Actually I am working on one script where primary server is connected to Router1 and secondary server is connected to Router2. upon request i have to shutdown one interface at Router1 and no shut on Router2. I am able to complete this script but with netmiko it's little bit slow. i tried with fast_cli=True also but this works only in Cisco IOS.

i'm running this script in EOS.Below is my sample script

elif fail_over == 'status':
    id = find_venue_id (ven_name)
    switch1 = venues[id][2]
    ethernet1 = venues[id][3]
    print 'displaying int status ' + ethernet1
    print 'connecting to device ' + switch1
    R01 = {
        'device_type': 'arista_eos',
        'host':   switch1,
        'username': 'prabin',
        'password': 'prabin',
        'secret':'test',
    }
    net_connect = ConnectHandler(**R01)
    net_connect.enable()
    command1 = 'sh int status | grep ' + ethernet1
    output1 = net_connect.send_command(command1)
    print output1

    id = find_venue_id (ven_name)
    switch2 = venues[id][5]
    ethernet2 = venues[id][6]
    print 'connecting to device' + switch2
    R02 = {
        'device_type': 'arista_eos',
        'host':   switch2,
        'username': 'prabin',
        'password': 'prabin,
        'secret':'test',
    }
    net_connect = ConnectHandler(**R02)
    net_connect.enable()
    command = 'sh int status | grep ' + ethernet2
    output = net_connect.send_command(command)
    print output
else:
    print "invalid choice e.g python failover.py NASDAQ S or P "
ktbyers commented 4 years ago

Okay, what is the question/issue?

Really not a NAPALM issue i.e. the question should be moved to Netmiko.

mhprabin commented 4 years ago

sorry for the confusion. Above script is in netmiko and i'm trying to migrate to NAPALM.

with EOS, i'm not able to execute "sh ip int br" command but show clock works.

iosvl2.cli(["sh ip int br"]) Traceback (most recent call last): File "", line 1, in File "/usr/local/lib/python2.7/dist-packages/napalm/eos/eos.py", line 636, in cli raise CommandErrorException(str(cli_output)) napalm.base.exceptions.CommandErrorException: {u'sh ip int br': u'Invalid command: "sh ip int br"'} iosvl2.cli(["sh clock"]) {u'sh clock': u'Fri Dec 27 00:40:26 2019\nTimezone: UTC\nClock source: local\n'}

mhprabin commented 4 years ago

I tried with full command instead of skipping and finally, it worked. Thank you so much @ktbyers for the response.

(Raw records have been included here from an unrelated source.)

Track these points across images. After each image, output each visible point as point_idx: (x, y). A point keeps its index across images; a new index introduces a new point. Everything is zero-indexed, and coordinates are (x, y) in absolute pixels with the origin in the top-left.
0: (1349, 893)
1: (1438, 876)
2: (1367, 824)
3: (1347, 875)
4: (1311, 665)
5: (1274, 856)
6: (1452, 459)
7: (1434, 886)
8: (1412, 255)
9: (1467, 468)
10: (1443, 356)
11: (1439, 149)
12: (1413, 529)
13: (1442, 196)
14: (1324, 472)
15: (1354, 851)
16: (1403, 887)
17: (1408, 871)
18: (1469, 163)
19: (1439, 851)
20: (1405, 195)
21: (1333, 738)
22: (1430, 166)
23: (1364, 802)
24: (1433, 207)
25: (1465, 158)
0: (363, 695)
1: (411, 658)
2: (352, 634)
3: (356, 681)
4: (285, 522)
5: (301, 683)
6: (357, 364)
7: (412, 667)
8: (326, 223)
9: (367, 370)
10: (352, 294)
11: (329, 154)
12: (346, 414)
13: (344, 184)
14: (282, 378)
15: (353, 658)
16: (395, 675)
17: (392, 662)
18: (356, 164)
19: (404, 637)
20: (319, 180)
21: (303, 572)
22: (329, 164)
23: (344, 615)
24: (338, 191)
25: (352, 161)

iosvl2.cli(['sh ip int br']) Traceback (most recent call last): File "", line 1, in File "/usr/local/lib/python2.7/dist-packages/napalm/eos/eos.py", line 636, in cli raise CommandErrorException(str(cli_output)) napalm.base.exceptions.CommandErrorException: {u'sh ip int br': u'Invalid command: "sh ip int br"'}

iosvl2.cli(['show ip interface brief ']) {u'show ip interface brief ': u' Address \nInterface IP Address Status Protocol MTU Owner \n--------------- -------------------- ---------- ------------- --------- ------- \nEthernet1 172.16.125.99/24 up up 1500 \nManagement1 10.0.2.15/24 up up 1500 \n\n'}

ktbyers commented 4 years ago

@mhprabin Yes, in general eAPI requires full commands (i.e. you cannot abbreviate commands).